To allow multiple people to decrypt secrets:

.sops.yaml
creation_rules:
- path_regex: .*\.yaml$
pgp: >-
D2A7EC63E350CC488197CB2ED369B07E00FB233E,
ANOTHERKEY1234567890ABCDEF1234567890ABCDEF

If you need to change encryption keys:

Terminal window
# Update .sops.yaml with new key(s)
# Then rotate all secrets
sops updatekeys nix/secrets/secrets.yaml

This re-encrypts the file with the new key configuration.

.sops.yaml
creation_rules:
# Development secrets
- path_regex: secrets/dev/.*\.yaml$
pgp: >-
D2A7EC63E350CC488197CB2ED369B07E00FB233E
# Production secrets (different key)
- path_regex: secrets/prod/.*\.yaml$
pgp: >-
PRODUCTIONKEY1234567890ABCDEF1234567890AB
Terminal window
# Get a single value
sops -d --extract '["database"]["password"]' secrets.yaml
# Use in scripts
DB_PASSWORD=$(sops -d --extract '["database"]["password"]' secrets.yaml)
.sops.yaml
creation_rules:
- path_regex: config\.yaml$
encrypted_regex: '^(password|api_key|secret)$'

Only keys matching the regex will be encrypted.

DO commit:

  • .sops.yaml (configuration)
  • Encrypted secret files (secrets.yaml)

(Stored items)

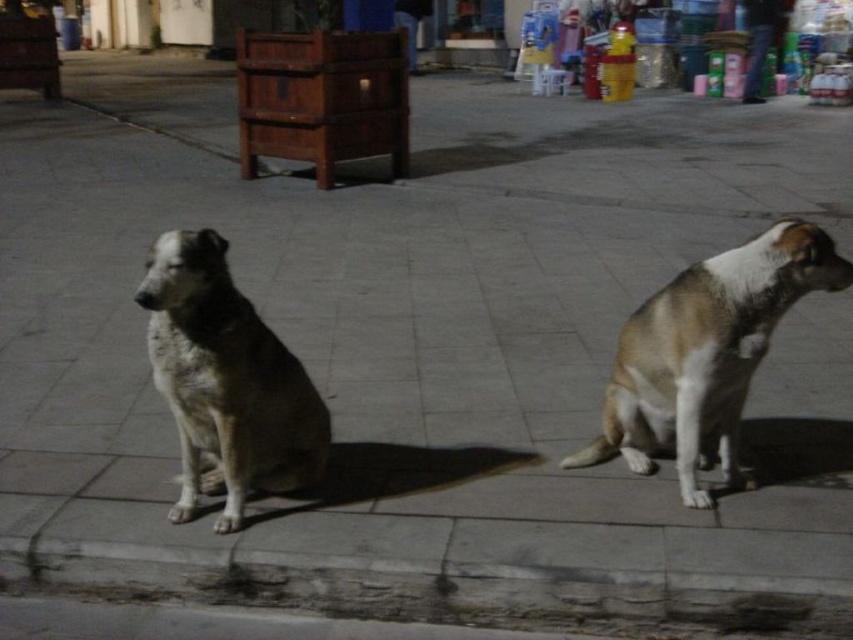
You are a delivery robot navigating a nighttime street. You see a concrete curb at lower center and a fuzzy fur dog at left. Which object is positioned to the right of the other?

The concrete curb at lower center is to the right of the fuzzy fur dog at left.

You are a delivery robot with a width of 1 meter. You need to move through the space between the brown fur dog at right and the fuzzy fur dog at left. Can you fit through the space between them?

The distance between the brown fur dog at right and the fuzzy fur dog at left is 1.28 meters, which is wider than the robot width of 1 meter. Therefore, the robot can fit through the space between them.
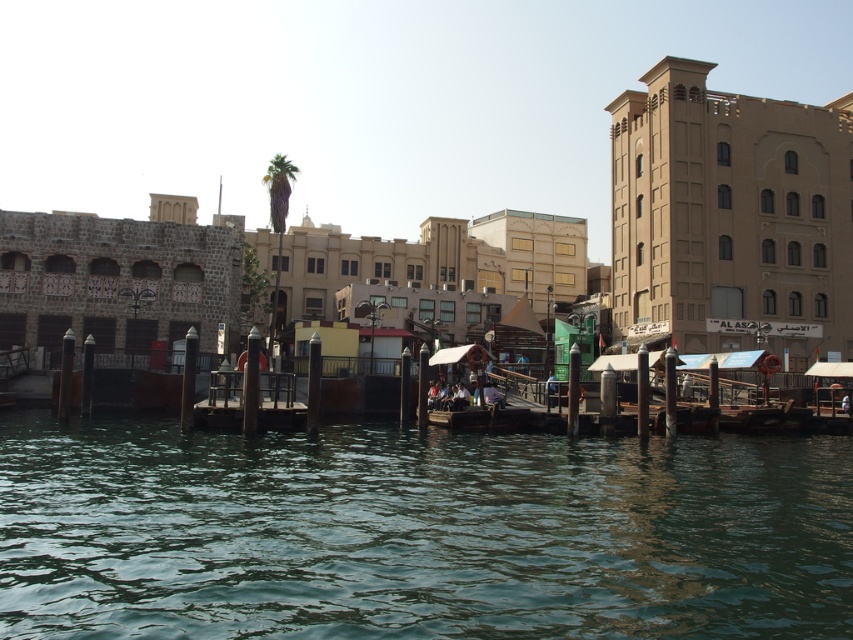
Question: Is greenish water at center positioned at the back of wooden boat at center?

Choices:
 (A) no
 (B) yes

Answer: (A)

Question: Is wooden dock at center smaller than wooden boat at center?

Choices:
 (A) yes
 (B) no

Answer: (A)

Question: Considering the relative positions of greenish water at center and stone textured hut at left in the image provided, where is greenish water at center located with respect to stone textured hut at left?

Choices:
 (A) above
 (B) below

Answer: (B)

Question: Which object appears farthest from the camera in this image?

Choices:
 (A) wooden dock at center
 (B) wooden boat at center
 (C) stone textured hut at left

Answer: (C)

Question: Which object is positioned closest to the wooden dock at center?

Choices:
 (A) wooden boat at center
 (B) stone textured hut at left
 (C) brown textured building at upper right

Answer: (A)

Question: Which object is closer to the camera taking this photo?

Choices:
 (A) wooden dock at center
 (B) stone textured hut at left
 (C) wooden boat at center
 (D) greenish water at center

Answer: (D)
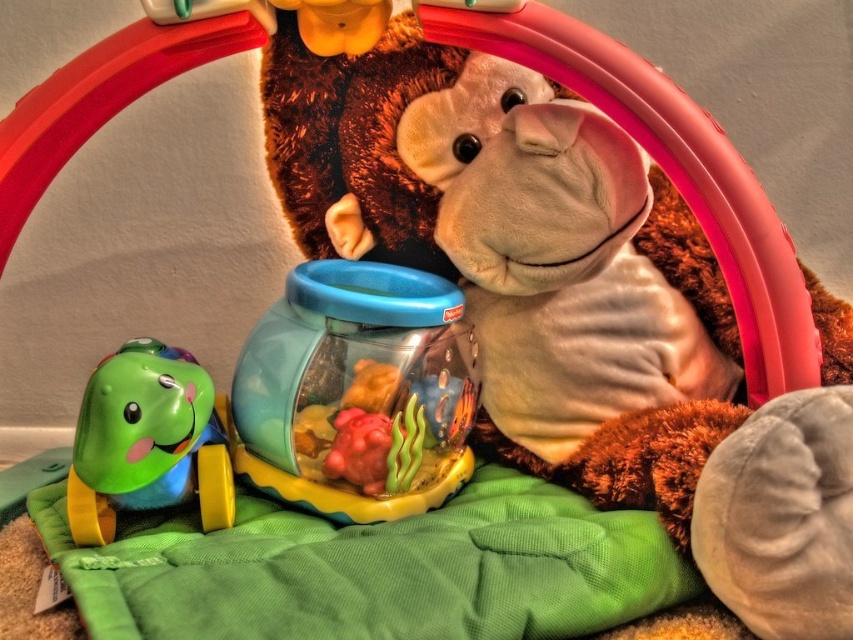
Question: Based on their relative distances, which object is nearer to the translucent plastic toy at center?

Choices:
 (A) fuzzy brown teddy bear at center
 (B) green rubber turtle at lower left

Answer: (B)

Question: Is fuzzy brown teddy bear at center to the right of translucent plastic toy at center from the viewer's perspective?

Choices:
 (A) no
 (B) yes

Answer: (B)

Question: Which is farther from the translucent plastic toy at center?

Choices:
 (A) green rubber turtle at lower left
 (B) fuzzy brown teddy bear at center

Answer: (B)

Question: Does translucent plastic toy at center have a greater width compared to green rubber turtle at lower left?

Choices:
 (A) yes
 (B) no

Answer: (A)

Question: Does translucent plastic toy at center have a lesser width compared to green rubber turtle at lower left?

Choices:
 (A) yes
 (B) no

Answer: (B)

Question: Among these points, which one is farthest from the camera?

Choices:
 (A) (165, 432)
 (B) (376, 436)

Answer: (B)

Work order A:
Please say whether each statement agrees with the sops text, answering yes or no and quoting the deciding words: (i) Running sops updatekeys re-encrypts the file with the new key configuration. (ii) Setting encrypted_regex causes every key in the file to be encrypted. (iii) Encrypted secret files are among the things to commit.
Work order B:
Show each line of the rows that contains the word "them". Case counts.

Answer space A:
(i) Yes: "This re-encrypts the file with the new key configuration."
(ii) No: "Only keys matching the regex will be encrypted."
(iii) Yes: "Encrypted secret files (secrets.yaml)"

Answer space B:
You are a delivery robot with a width of 1 meter. You need to move through the space between the brown fur dog at right and the fuzzy fur dog at left. Can you fit through the space between them?
The distance between the brown fur dog at right and the fuzzy fur dog at left is 1.28 meters, which is wider than the robot width of 1 meter. Therefore, the robot can fit through the space between them.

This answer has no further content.